10th President of Clark University
- Incumbent
- Assumed office July 1, 2020
- Preceded by: David Angel

Executive Vice President of The University of Chicago
- In office March 30, 2014 – July 30, 2020
- Preceded by: David A. Greene
- Succeeded by: Katie Callow-Wright

Personal details
- Born: December 10, 1964 (age 61) North Tarrytown, New York, U.S.
- Spouse: Michael Rodriguez
- Relatives: Lisa Fithian (sister)
- Education: Clark University Yale University
- Website: clarku.edu

= David Fithian =

American college administrator (born 1964)

David Brooks Fithian (born December 10, 1964) is an American academic administrator who currently serves as the president of Clark University. Previously, he served as executive vice president of the University of Chicago. Fithian was born in North Tarrytown, New York. His elder sister is the political activist Lisa Fithian.

== Education ==
After earning a B.A. degree in sociology from Clark University in 1987, Fithian attended Yale University where he received three graduate degrees (M.A., 1988; M.Phil, 1990; Ph.D., 1994, with highest honors) in sociology. Fithian's doctoral dissertation, for which he was advised by Kai Erikson, was awarded Yale's Theron Rockwell Field Prize in May 1994.

== Career ==

Following graduate training, Fithian began his professional career as Assistant Dean of Freshmen in Harvard College in 1995 and spent more than a decade there in progressively more senior positions culminating in the role of associate dean of the Faculty of Arts and Sciences before leaving Harvard in 2007 for the University of Chicago. At UChicago, Fithian served as vice president and Secretary of the University until March 2014 when he became Executive Vice President.

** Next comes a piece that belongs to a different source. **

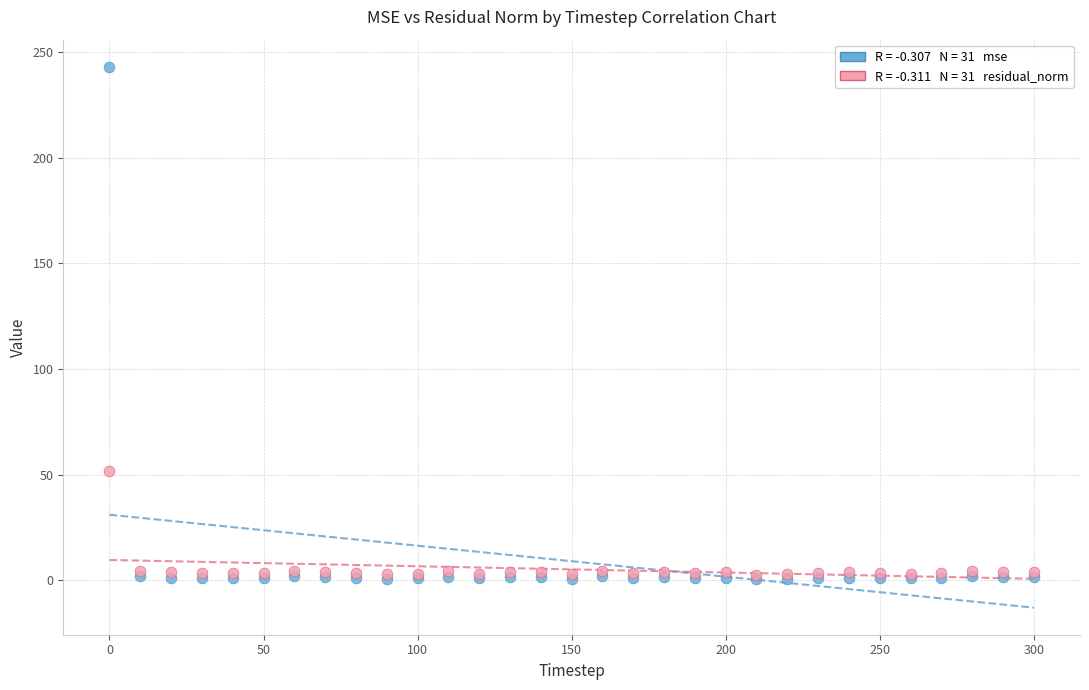

Across all series, what Y value is closest to 121?

51.7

While at Harvard, Fithian taught courses for a number of years for the Committee on Degrees in Social Studies.

===Clark University===

On January 13, 2020, the trustees of Clark University announced that Fithian would succeed David P. Angel to become the university's 10th president. He began that role July 1, 2020, and is the first alumnus to lead the institution. Fithian's first semester as president was impacted by the COVID-19 pandemic and racial equality protests on campus.

In April 2025, Fithian was one of more than 200 higher education leaders who signed a letter protesting government overreach by the Trump administration. Thirteen international students at Clark had had their visas revoked. Fithian also added Clark to the amicus brief in American Association of University Professors v. Rubio, a case contesting the visa revocation of students.

In June 2025, Fithian announced plans for substantial cutbacks and restructuring at the university due to lower enrollment and changing public attitudes toward college, including laying off a quarter of faculty over the next two years. The school also lost $1.5 million in grant funding from the federal government.

== Other interests ==

Fithian served as a trustee of the Marine Biological Laboratory (2014–2024) in Woods Hole, Massachusetts, and on the boards of Chapin Hall (2013–2019) and Court Theatre (2011–2014) at the University of Chicago.